## Extrait

--

Bien sûr, à l’aune de ta propre vision des choses, ami lecteur, la tête à claques pullule forcément dans ton univers : tu ne rêves que de Ségolène bastonnée en place publique, d’Hortefeux et d’Alliot-Marie suppliciés en place de grève, voire de l’ensemble du gouvernement dissout dans un bain d’acide. Pour toi, ces gens-là incarnent peut être ce qui se fait de plus pur en matière de tête à claques (je ne te le cache pas : en ce cas, nous partageons quelques atomes crochus). Une invitation impérieuse à la torgnole vengeresse. Mais ça ne compte pas. Car - aussi étonnant que cela puisse paraitre - ces gens-là ne cherchent pas intentionnellement à susciter ton ire, suffrage universel oblige. Ils te courtisent même, recherchent ton assentiment. Le lion qui t’arrache la carotide en jouant n’est pas animé de mauvaises intentions, simplement maladroit…

De même, il convient de dissocier la tête à claque médiatique, qui jamais ne se confronte au suffrage universel, à celle œuvrant uniquement dans le monde politique. De Zemmour à BHL, le champ médiatique a vu se positionner toute une armée d’huitres inutiles suintant la suffisance et capables de susciter la désapprobation du plus arriéré des consommateurs quotidiens de télé-achat. Si leur prolifération sans précédent marque également un âge d’or du tête-à-claquisme, il ne faut pas oublier que ceux-là, hors exception, ne se destinent pas au champ politique. L’avenir nous réserve surement quelques merveilles à ce sujet (on me murmure en studio qu’un ticket BHL-Ségo est envisagé pour les prochaines présidentielles), mais ne plaçons pas le bébé avant l’eau du bain, la charrue avant les œufs, notre démonstration se veut scientifique plus que prophétique.

Clémenceau en son temps aimait à dire à propos de Georges Mandel, celui qui lui servait de fidèle homme de l’ombre : « Quand je pète, c’est Mandel qui pue. » Comme tout homme politique qui se respecte, Clémenceau s’était construit un paravent humanoïde, une sorte de parapluie bipède déviant admirablement les coups que lui-même aurait dû recevoir. Chirac faisait pareil : en période de tempête, il sortait son Raffarin, guignol éléphantesque et aimant à injures. Parfait pour dévier les invectives hors de son orbite. Mitterrand avait son Fabius, abonné aux mauvais rôles et paratonnerre adapté pour qui enterrait en temps réel l’idéal socialiste. Et Sarkozy, digne fossoyeur de nos restes ténus (microscopiques) de confiance en l’idéal républicain contemporain a quant à lui adapté le nec plus ultra en matière de tête à claque, celui qui partout sur son chemin sème huées et désapprobations : Frederic Rastignasse Lefèbvre. Un must en la matière. L’équivalent contemporain de cette marionnette qui, dans Guignol, parvient toujours à se faire huer des enfants, sa méchanceté intrinsèque formant l’essence même de son personnage.

--

## Consigne A
D'après l'extrait, qui Chirac sortait-il en période de tempête ?
## Consigne B
Recopiez l'extrait à partir de « De même, il » jusqu'à « plus que prophétique. » inclus.

## Données de l'exercice
--

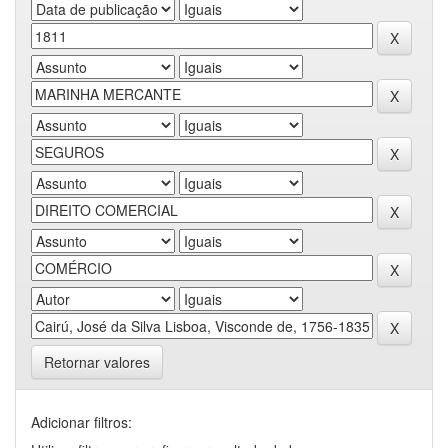
Retornar valores
Adicionar filtros:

--

## Corrigé A
Son Raffarin.

## Corrigé B
De même, il convient de dissocier la tête à claque médiatique, qui jamais ne se confronte au suffrage universel, à celle œuvrant uniquement dans le monde politique. De Zemmour à BHL, le champ médiatique a vu se positionner toute une armée d’huitres inutiles suintant la suffisance et capables de susciter la désapprobation du plus arriéré des consommateurs quotidiens de télé-achat. Si leur prolifération sans précédent marque également un âge d’or du tête-à-claquisme, il ne faut pas oublier que ceux-là, hors exception, ne se destinent pas au champ politique. L’avenir nous réserve surement quelques merveilles à ce sujet (on me murmure en studio qu’un ticket BHL-Ségo est envisagé pour les prochaines présidentielles), mais ne plaçons pas le bébé avant l’eau du bain, la charrue avant les œufs, notre démonstration se veut scientifique plus que prophétique.